EXTRACT PROVIDED:
Inner suburb of Bristol, England

St Philip's Marsh is an industrial inner suburb of Bristol, England. It is bounded by River Avon and Harbour feeder canal making it an almost island area.

The site is home of Avonmeads Retail Park, a large retail and leisure park with Showcase Cinemas and a Hollywood Bowl ten-pin bowling centre among its tenants. It was extensively redeveloped in the 15 years to 2007. There is very little housing in the area making it almost deserted at night, and other than the retail area it does contain one shop, pub, takeaway and Sparke Evans Park.

A major road, St Philips Causeway, links the area to the A4 road in south east Bristol and junction 3 of the M32 motorway. It forms a prominent landmark as it is elevated over the feeder canal and railways on a viaduct that was built in the early 1990s.

==History==
Unlike the other two areas of Bristol that are surrounded by water, it is north of the natural course of the Avon so was historically in Gloucestershire.

In past years St Philip's Marsh was a housing development for the workers of Bristol's market area (now known as Old Market).

One of St Philip's' more influential residents during the early 1900s was George Townsend, a major property developer of the South Bristol area. His family home situated in the St Anne's area of Bristol is still standing today and a reminder of Bristol's history.

St Davids Welsh Anglican Church was sited on Feeder Road until demolition in 1922. Other churches in the area include St Silas (also Feeder Road) which was damaged during the Bristol Blitz.

==Geology==
The solid geology of St Philip's Marsh comprises Triassic Redcliffe Sandstone in the east, and Triassic mudstone and halite-stone of the Mercia Mudstone Group to the west. The solid geology is overlain by Quaternary Tidal Flat Deposits of silt and clay, which are in turn covered by deep deposits of made ground.

MATERIAL PROVIDED:
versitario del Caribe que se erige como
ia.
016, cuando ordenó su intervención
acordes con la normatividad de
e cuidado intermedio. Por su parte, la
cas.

WHAT YOU NEED TO DO:
a – Pull out the stretch of the St Philip's Marsh text from "One of St Philip's'" through "of made ground.", word for word.
b – According to the St Philip's Marsh text, when was the viaduct carrying St Philips Causeway built?
c – Write what comes next in the St Philip's Marsh text, starting after its last sentence.
The material comes from a separate source.

ANSWERS:
a –
One of St Philip's' more influential residents during the early 1900s was George Townsend, a major property developer of the South Bristol area. His family home situated in the St Anne's area of Bristol is still standing today and a reminder of Bristol's history.

St Davids Welsh Anglican Church was sited on Feeder Road until demolition in 1922. Other churches in the area include St Silas (also Feeder Road) which was damaged during the Bristol Blitz.

==Geology==
The solid geology of St Philip's Marsh comprises Triassic Redcliffe Sandstone in the east, and Triassic mudstone and halite-stone of the Mercia Mudstone Group to the west. The solid geology is overlain by Quaternary Tidal Flat Deposits of silt and clay, which are in turn covered by deep deposits of made ground.

b – In the early 1990s.

c –
==Sparke Evans Park==

Sparke Evans Park is situated on the riverside not far from the retail park. The land was donated by P. F. Sparke Evans and Jonathan Evans, local tannery owners, in 1902. It is a survivor from a time when the Marsh was a residential area. Since the area has become almost totally industrial it now gets little use, what use it does get is by workers on breaks and from the residents of Arno's Vale and Totterdown as there is a bridge linking the two areas. A shelter dating from 1925 is still extant on the far west of the park featuring wrought-iron pillars, with ornate and decorative brackets.

==Railways==

St Philip's Marsh is close to Bristol Temple Meads railway station, on the Great Western Main Line. St Philip's Marsh depot is a train maintenance depot located within the district, owned by Network Rail and operated by Great Western Railway.

Originally developed by the Great Western Railway as a twin-turntable facility for freight locomotives, it was closed to steam in June 1964 and redeveloped as a diesel depot. From 1976 to 2023, the depot maintained InterCity 125 high speed trains. Today it maintains the diesel multiple units used on local and regional services.